Grouping and Aggregation
This lesson explains how to group and aggregate data in Pandas DataFrames. It covers the use of the groupby() operation, standard and custom aggregation functions, as well as techniques to transform and filter groups of data.
Basics of groupby
The groupby() operation allows you to split a DataFrame into groups based on the values of one or more columns, apply a function to each group, and combine the results.
import pandas as pd
df = pd.DataFrame({
'city': ['Barcelona', 'Madrid', 'Barcelona', 'Madrid', 'Barcelona'],
'product': ['A', 'A', 'B', 'B', 'A'],
'sales': [100, 150, 200, 180, 120],
'quantity': [10, 15, 20, 18, 12]
})
# Group by city
groups = df.groupby('city')
print(groups.size())This code groups the rows by city and shows how many rows there are in each group. The result is a Series with the index formed by the unique values of the city column.
# Group by multiple columns
groups = df.groupby(['city', 'product'])
print(groups.size())You can use multiple columns to create more specific groups. In this case, a group is created for each unique combination of city and product.
Aggregation functions
Standard aggregations
Aggregation functions combine multiple values from a group into a single value.
# Sum of sales by city
print(df.groupby('city')['sales'].sum())
# Average sales by city
print(df.groupby('city')['sales'].mean())
# Count of rows by city
print(df.groupby('city')['sales'].count())
# Minimum and maximum
print(df.groupby('city')['sales'].min())
print(df.groupby('city')['sales'].max())Each function returns a Series with the index formed by the groups and the corresponding aggregated values.

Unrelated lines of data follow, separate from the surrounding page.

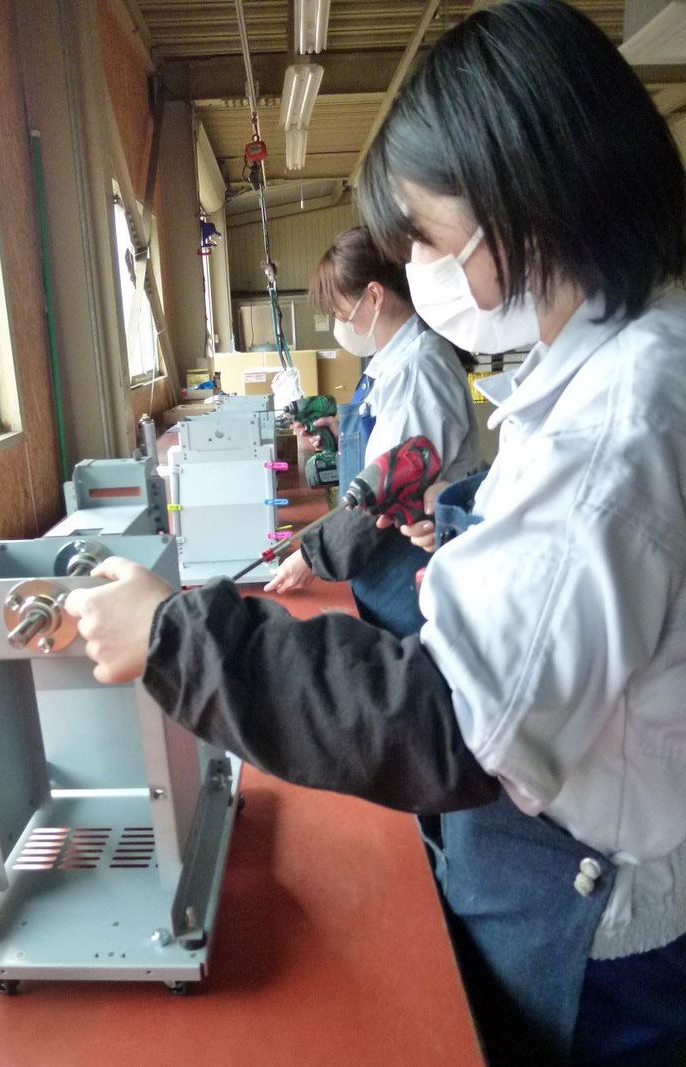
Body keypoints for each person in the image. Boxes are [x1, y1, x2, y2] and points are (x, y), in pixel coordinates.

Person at [66, 2, 686, 1062]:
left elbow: (447, 722)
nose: (423, 270)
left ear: (523, 205)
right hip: (557, 821)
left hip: (591, 919)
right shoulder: (612, 362)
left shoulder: (618, 418)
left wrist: (178, 636)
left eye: (432, 238)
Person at [264, 225, 479, 638]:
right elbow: (386, 449)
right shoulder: (391, 362)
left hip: (409, 578)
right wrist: (340, 432)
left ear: (375, 296)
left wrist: (311, 557)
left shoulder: (417, 370)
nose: (338, 322)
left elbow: (384, 494)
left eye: (339, 310)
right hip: (381, 573)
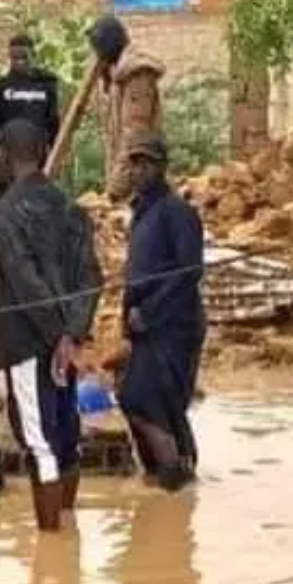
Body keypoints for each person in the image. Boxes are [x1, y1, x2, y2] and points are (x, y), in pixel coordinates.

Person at [0, 119, 103, 531]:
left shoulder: (3, 214)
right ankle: (67, 535)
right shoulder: (70, 208)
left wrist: (58, 336)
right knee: (66, 430)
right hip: (65, 343)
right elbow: (92, 276)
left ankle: (52, 551)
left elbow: (25, 281)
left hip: (27, 342)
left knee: (39, 442)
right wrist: (72, 334)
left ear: (5, 154)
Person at [118, 131, 205, 492]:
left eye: (145, 163)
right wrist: (128, 313)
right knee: (161, 404)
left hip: (173, 324)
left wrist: (149, 312)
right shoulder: (141, 212)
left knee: (139, 398)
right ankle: (167, 479)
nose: (138, 170)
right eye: (133, 163)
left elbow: (189, 271)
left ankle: (172, 475)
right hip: (146, 325)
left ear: (161, 167)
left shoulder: (177, 212)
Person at [87, 14, 166, 203]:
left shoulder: (137, 77)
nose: (98, 57)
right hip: (130, 181)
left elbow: (134, 137)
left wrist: (115, 188)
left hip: (139, 182)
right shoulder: (120, 75)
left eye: (98, 50)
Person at [0, 34, 61, 158]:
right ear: (10, 58)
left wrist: (54, 147)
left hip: (38, 150)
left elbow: (53, 119)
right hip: (10, 151)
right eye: (15, 58)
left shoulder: (46, 83)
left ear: (33, 55)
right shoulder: (0, 87)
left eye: (24, 57)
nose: (20, 62)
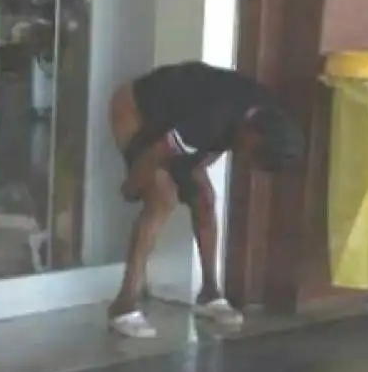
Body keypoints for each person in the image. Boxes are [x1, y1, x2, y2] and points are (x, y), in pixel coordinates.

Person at [108, 61, 303, 339]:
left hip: (175, 119)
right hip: (136, 108)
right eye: (252, 156)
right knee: (162, 198)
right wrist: (131, 186)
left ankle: (209, 293)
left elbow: (211, 147)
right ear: (252, 135)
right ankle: (123, 305)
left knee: (205, 200)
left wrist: (191, 171)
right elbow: (156, 153)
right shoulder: (214, 118)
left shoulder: (264, 115)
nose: (249, 163)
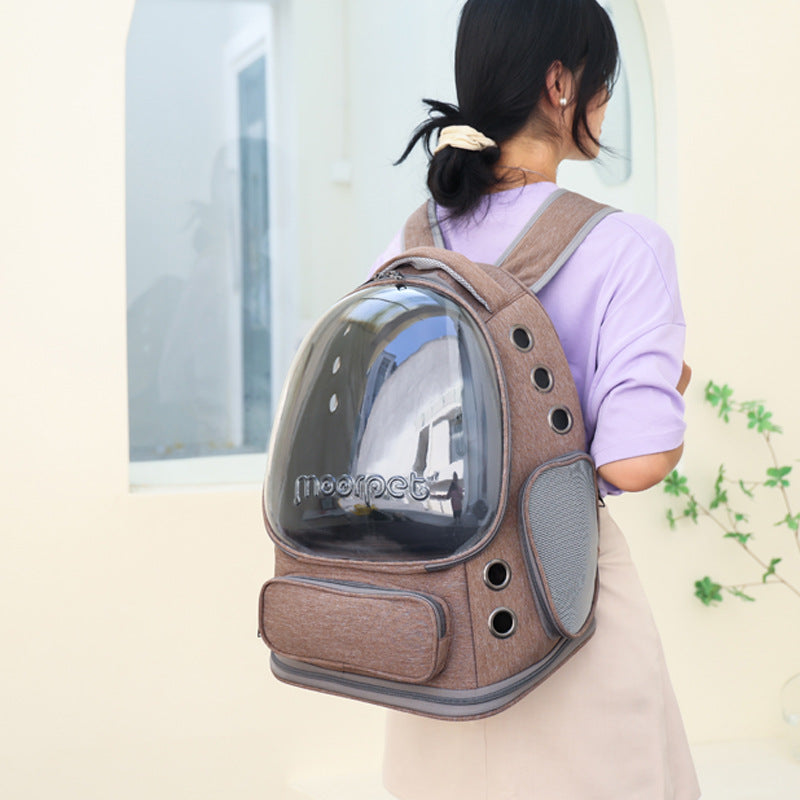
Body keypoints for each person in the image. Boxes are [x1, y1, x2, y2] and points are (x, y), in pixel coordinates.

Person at [371, 1, 701, 798]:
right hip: (567, 609)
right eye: (602, 81)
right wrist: (666, 393)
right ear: (561, 84)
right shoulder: (624, 246)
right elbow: (634, 462)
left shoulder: (410, 245)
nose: (606, 100)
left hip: (434, 618)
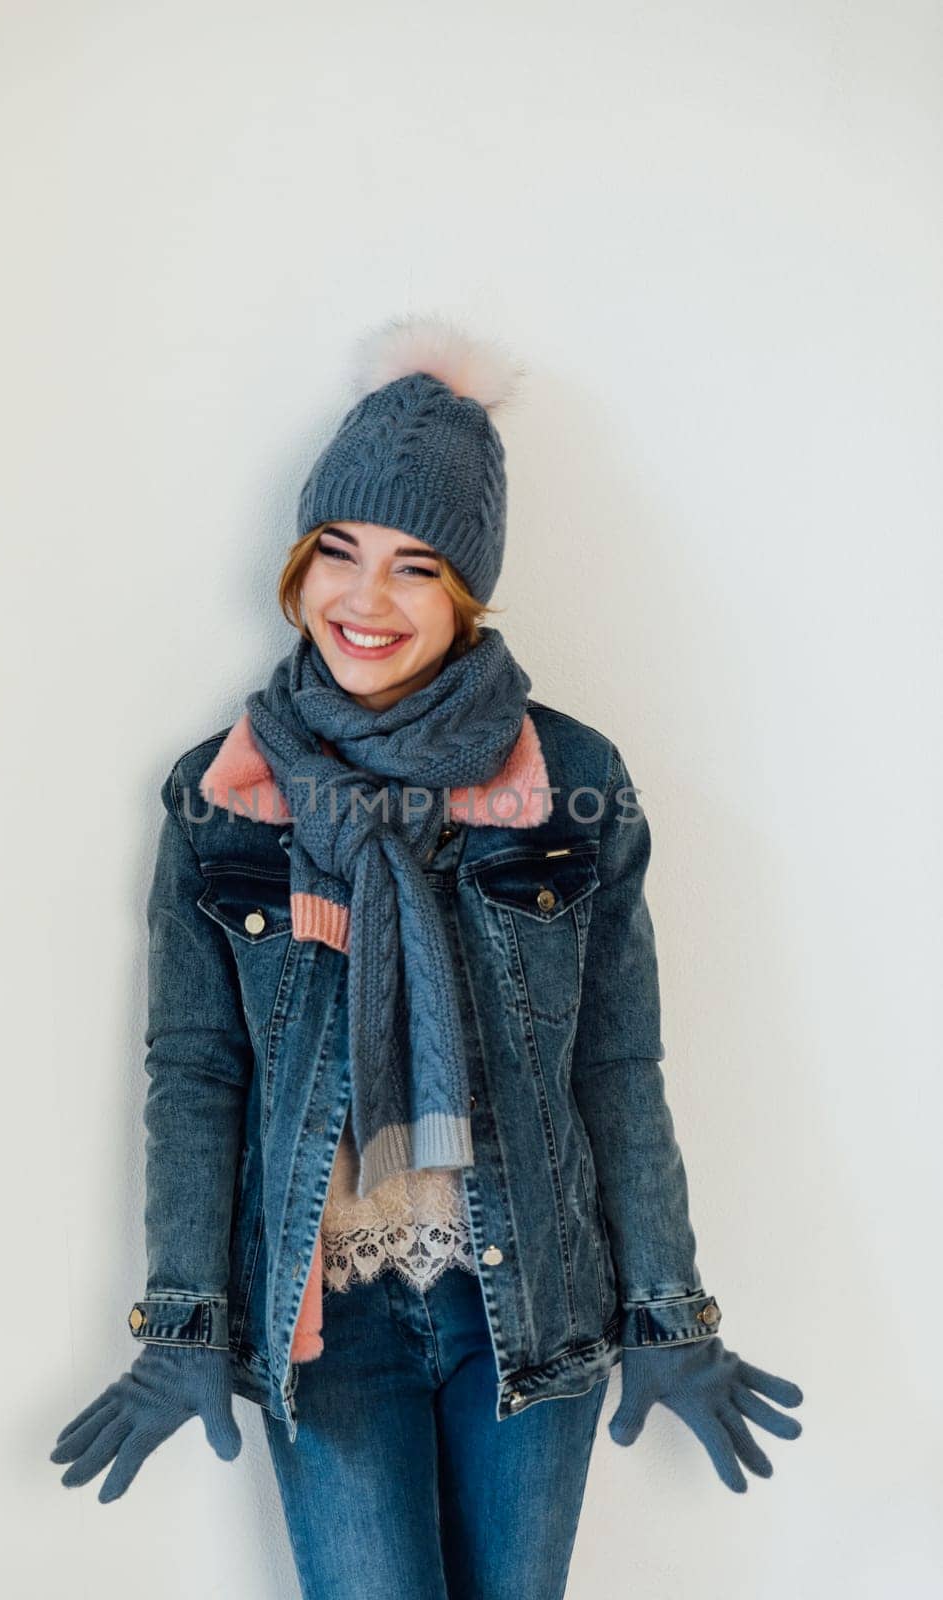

# Apply aggregation to multiple columns
print(df.groupby('city')[['sales', 'quantity']].sum())You can specify a list of columns to apply the aggregation to all of them simultaneously, obtaining a DataFrame as a result.
Custom aggregations
# Custom function: range (max - min)
def range_func(x):
return x.max() - x.min()
print(df.groupby('city')['sales'].agg(range_func))The agg() function allows you to use custom functions. The function receives a Series with the group's values and returns a single value.
# Using lambda functions
print(df.groupby('city')['sales'].agg(lambda x: x.max() - x.min()))Lambda functions offer a concise way to define custom functions directly inside agg().
Multiple aggregations with agg()
# Apply multiple functions to one column
print(df.groupby('city')['sales'].agg(['sum', 'mean', 'count']))This code applies three different functions to the sales column of each group, returning a DataFrame with one column per function.
# Different functions for different columns
aggregations = {
'sales': ['sum', 'mean'],
'quantity': ['sum', 'max']
}
print(df.groupby('city').agg(aggregations))You can specify a dictionary to apply different sets of functions to different columns, creating a DataFrame with multi-level columns.
# Rename resulting columns
print(df.groupby('city').agg(
total_sales=('sales', 'sum'),
average_sales=('sales', 'mean'),
total_quantity=('quantity', 'sum')
))This syntax allows assigning custom names to the resulting columns, improving readability.
Transformations with transform()
The transform() function returns an object with the same shape as the original, repeating the aggregated value for each row in the group.
# Add the group's average to each row
df['average_sales_city'] = df.groupby('city')['sales'].transform('mean')
print(df)This code creates a new column with the average sales of the corresponding city for each row, maintaining the original length of the DataFrame.
# Normalize values with respect to the group
df['normalized_sales'] = df.groupby('city')['sales'].transform(
lambda x: (x - x.mean()) / x.std()
)
print(df)Custom transformations allow operations like normalization within each group, useful for comparing values within the same context.
# Calculate percentage over the group's total
df['city_percentage'] = df.groupby('city')['sales'].transform(
lambda x: x / x.sum() * 100
)
print(df)This example calculates the percentage that each sale represents over the total sales of its city.
Filtering groups
The filter() function allows selecting entire groups based on a condition.
# Keep only groups with more than 2 rows
filtered_df = df.groupby('city').filter(lambda x: len(x) > 2)
print(filtered_df)This code removes all groups that have 2 or fewer rows, returning a DataFrame with only the groups that meet the condition.
# Keep groups where the sum of sales exceeds a threshold
filtered_df = df.groupby('city').filter(lambda x: x['sales'].sum() > 300)
print(filtered_df)You can use conditions based on aggregations to filter groups. In this case, only cities with total sales greater than 300 are kept.
# More complex conditions
filtered_df = df.groupby('city').filter(
lambda x: x['sales'].mean() > 100 and len(x) >= 2
)
print(filtered_df)You can combine multiple conditions to create more sophisticated filters that evaluate different aspects of each group.